GlaxoSmithKline is facing its second criminal investigation in less than a year over allegations that a number of its executives bribed doctors to promote certain drugs.
According to a BBC Panorama report, GSK is facing a criminal probe in Poland after corrupt doctors allegedly accepted money to promote its asthma drug Seretide.
The BBC report also added that "11 doctors and a GSK regional manager have been charged over alleged corruption between 2010 and 2012."
GSK, the UK's largest drugmaker, said in a statement: "The investigation found evidence of inappropriate communication in contravention of GSK policy by a single employee. The employee concerned was reprimanded and disciplined as a result."
The BBC report said one unnamed doctor has admitted guilt and has been fined and given a suspended sentence.
Meanwhile, China's Ministry of Public Security accused unnamed GSK executives of routing 3bn yuan ($488m, £307m, €365m) in bribes to doctors through 700 travel agencies and consultancies over six years.
In connection with the allegations, Chinese authorities took several GSK executives into custody and claimed a number admitted to criminal charges of bribery and tax law violations.
GSK also admitted some Chinese executives appeared to have broken the law, but CEO Andrew Witty said the head office had no prior knowledge about the wrongdoing.

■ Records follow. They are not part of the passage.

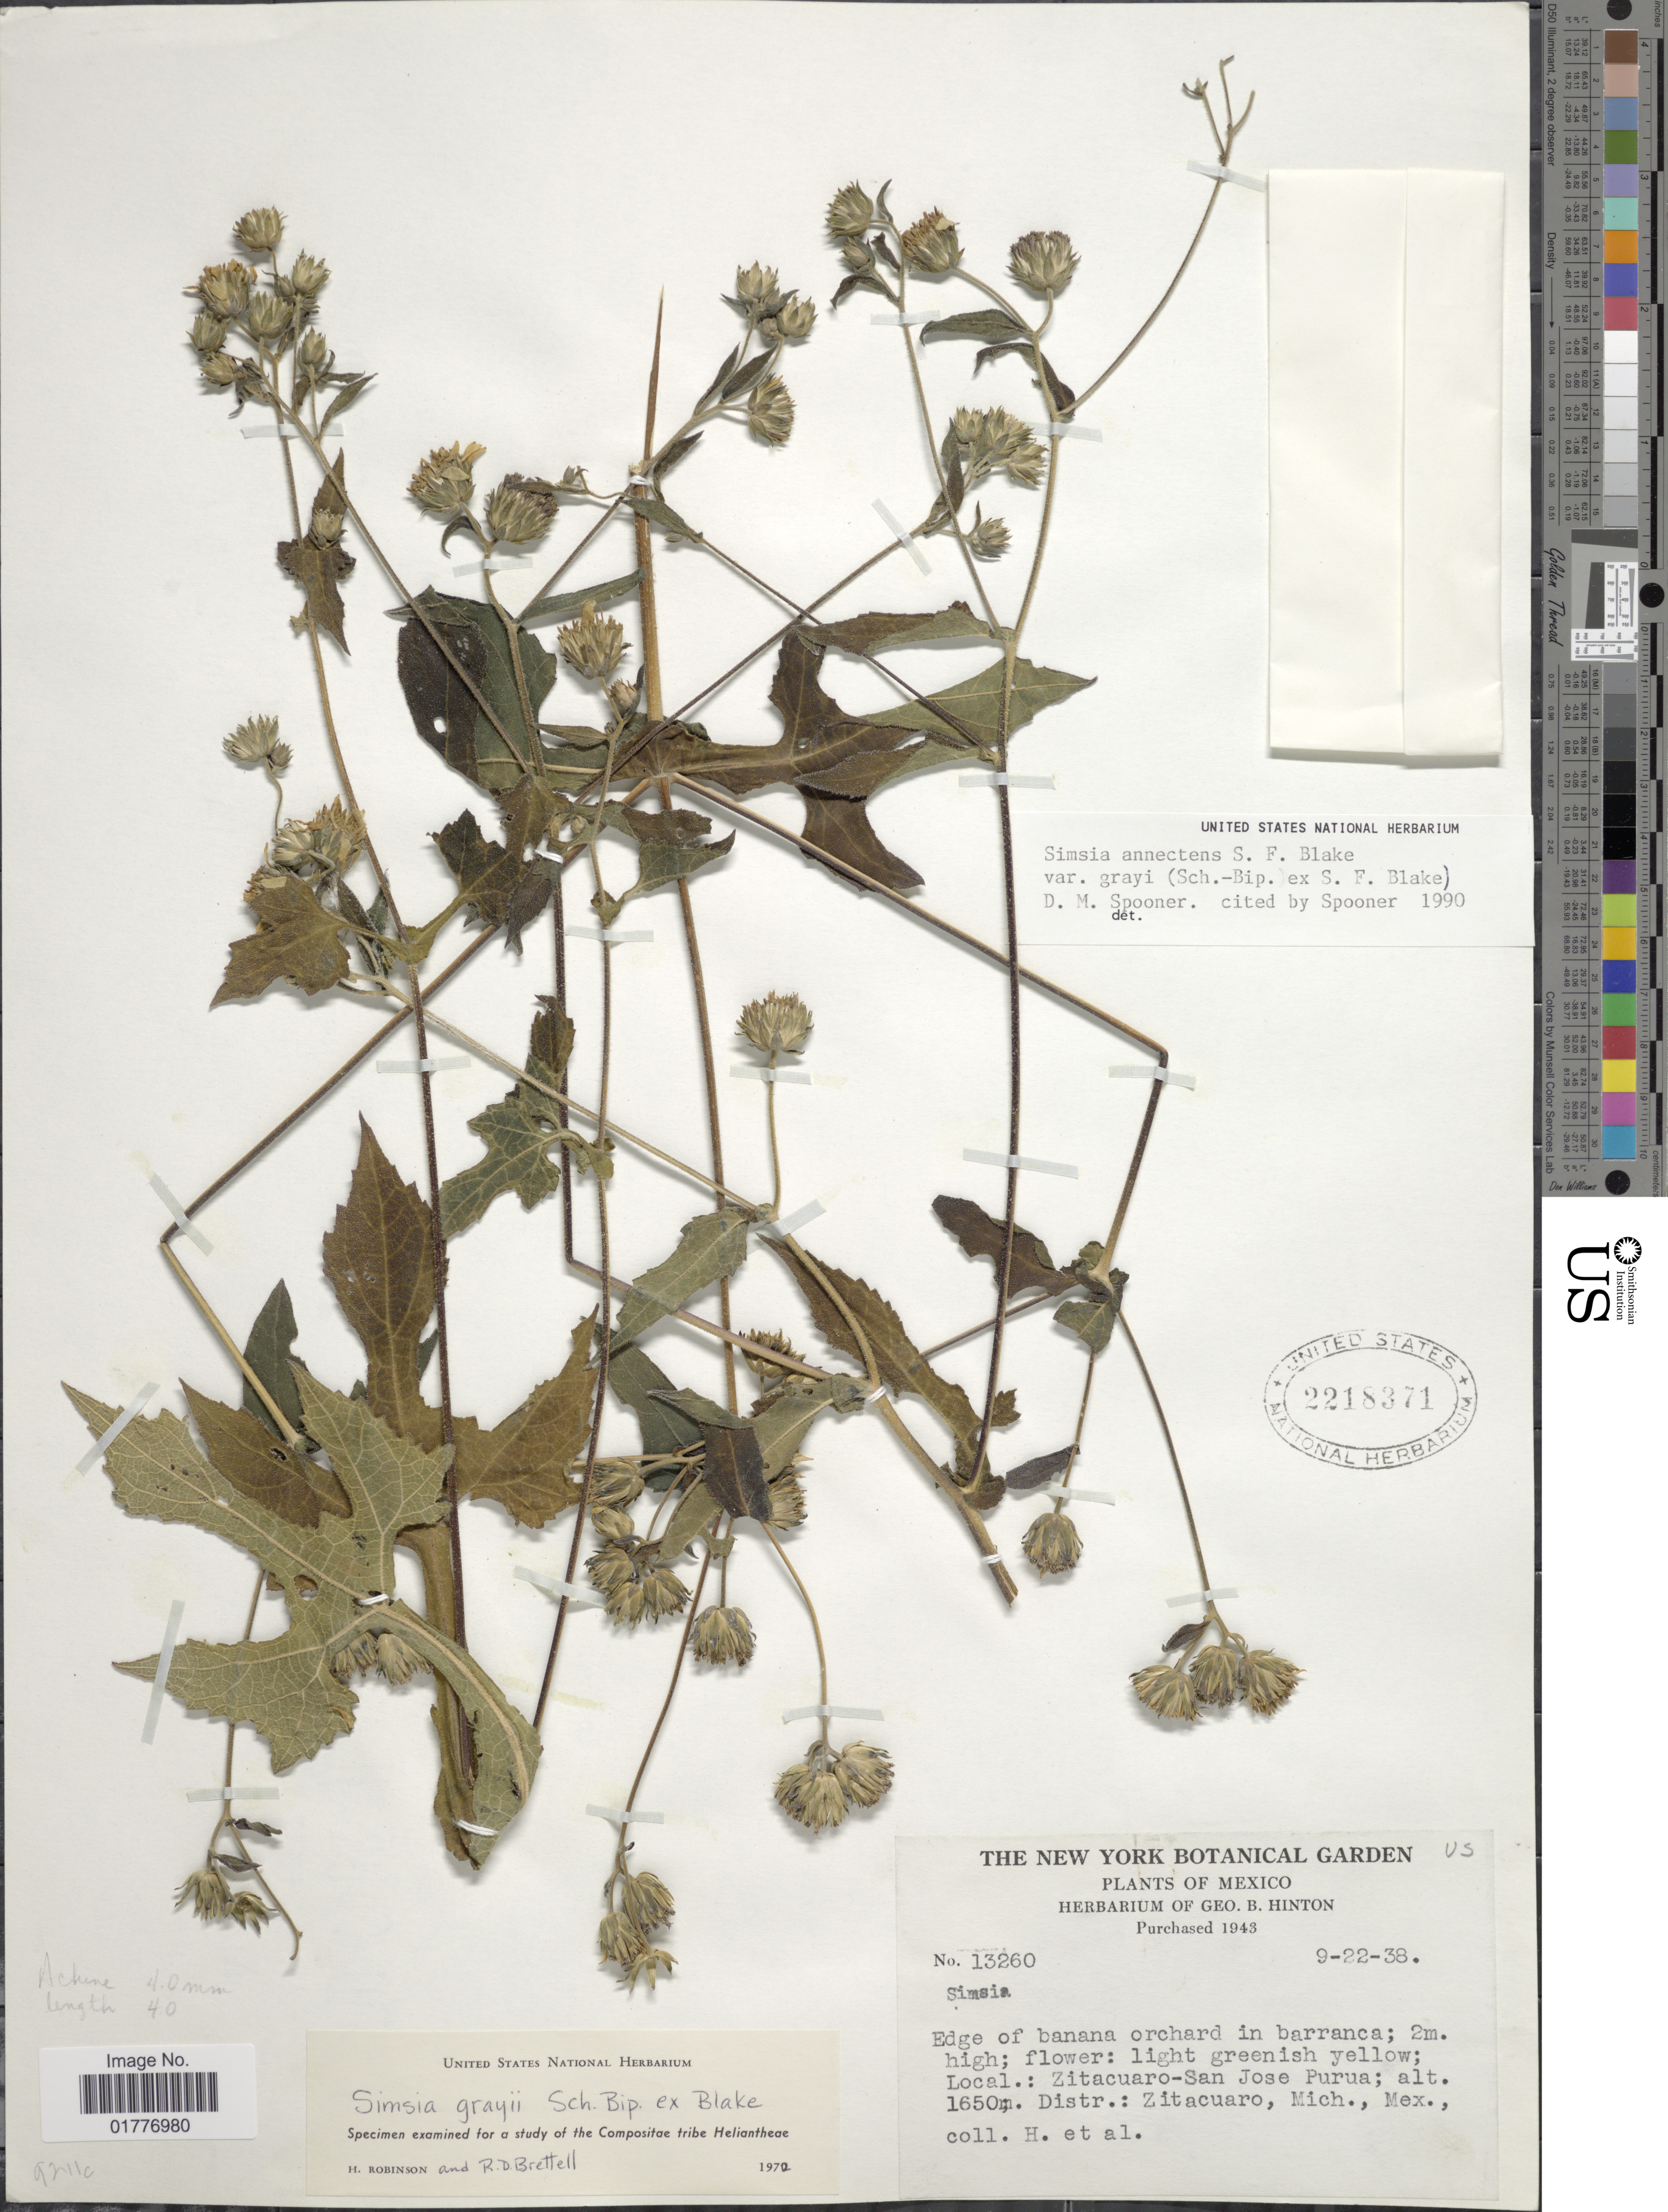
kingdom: Plantae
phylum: Tracheophyta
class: Magnoliopsida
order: Asterales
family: Asteraceae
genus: Simsia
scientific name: Simsia grayi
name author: Sch. Bip. in S.F. Blake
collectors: G. B. Hinton & et al.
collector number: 13260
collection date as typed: Transcribed d/m/y: 22/9/38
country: Mexico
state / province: Michoacán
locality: Zitacuaro-San Jose Purua, Distr.: Zitacuaro. Mich., Mex.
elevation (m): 1650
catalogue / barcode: US 2218371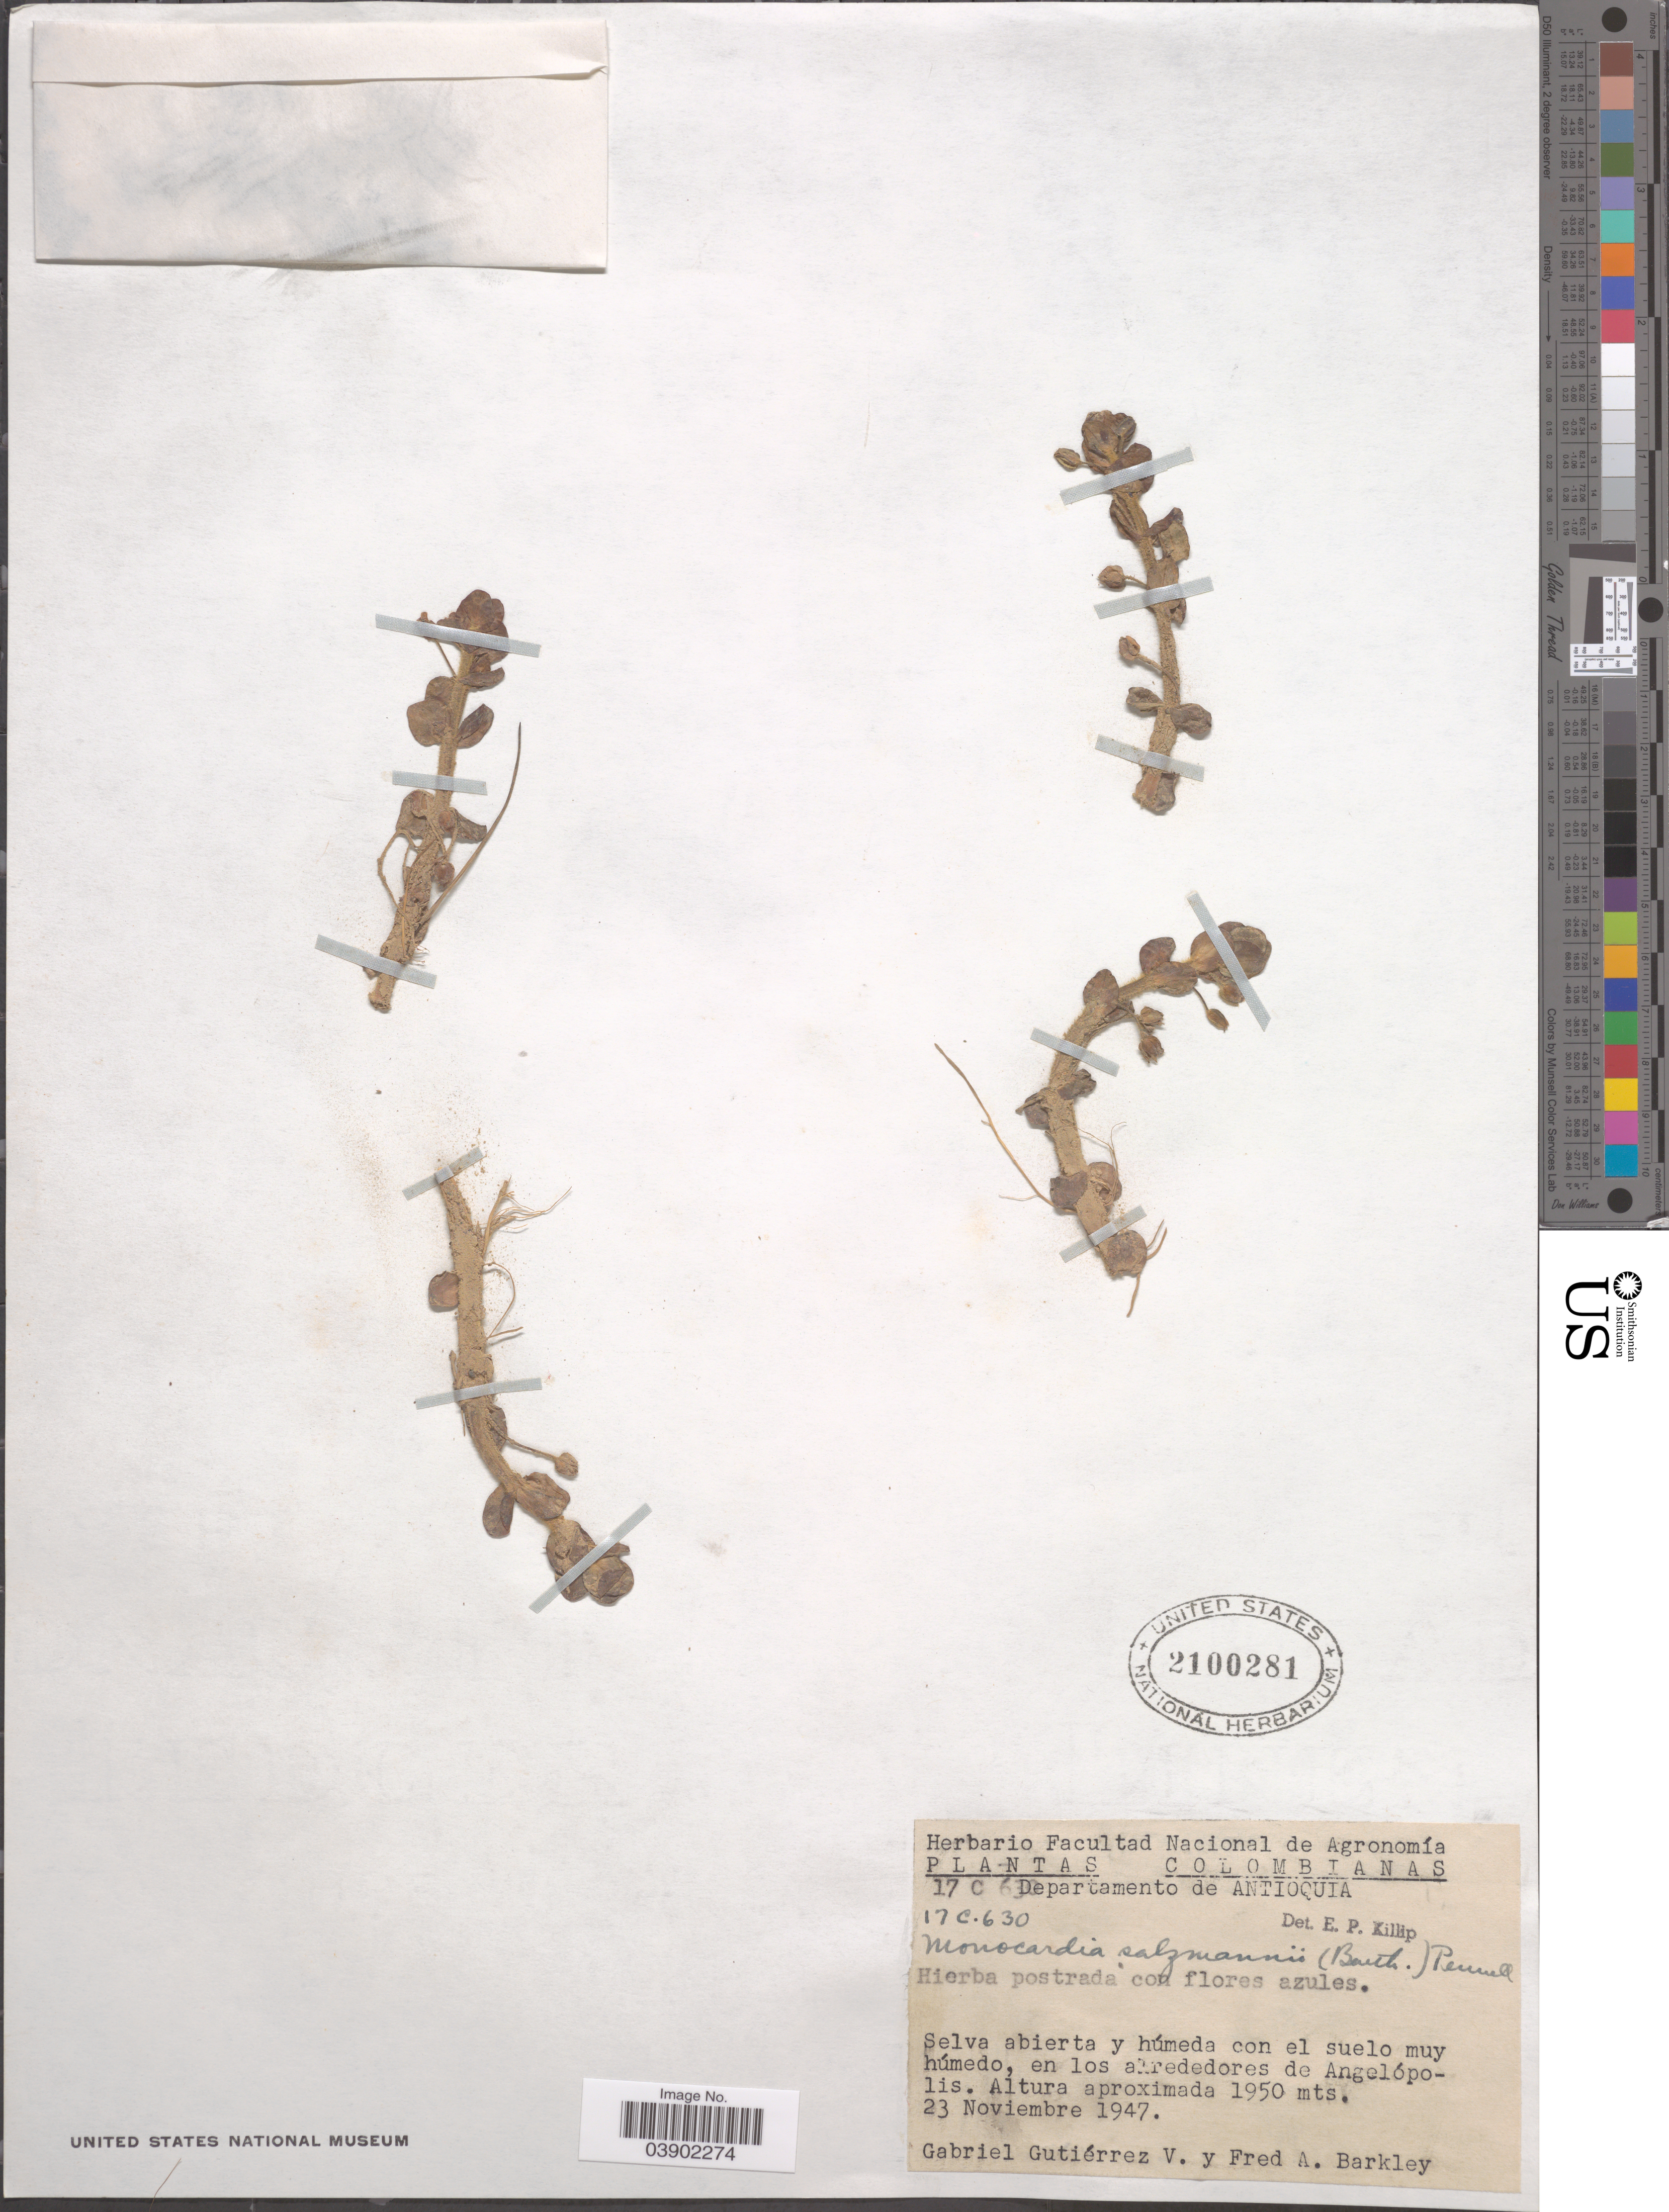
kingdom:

It added that it was cooperating with authorities.
Elsewhere, while many have concentrated on the financial crime aspect of the scandal, legal titans have said there is something a lot more sinister to could emerge from the saga.
Reuben Guttman is one of the world's most prominent whistleblower attorneys and a director at Grant & Eisenhofer. He has served as counsel in some of the largest recoveries under the False Claims Act and has recovered billions of dollars for the government from fraudulent mortgage assignments and a number of pharmaceutical firms.
In 2012, he represented one of the four main whistleblowers in a case against GSK that returned over $3bn to the government.
He told IBTimes UK that while China's pharmaceutical industry was rife with bribery and fraud, the repercussions would echo back to the US.
He said in this interview that if doctors are accepting bribes, then what does that mean for true testing of drugs that are taken all over the world.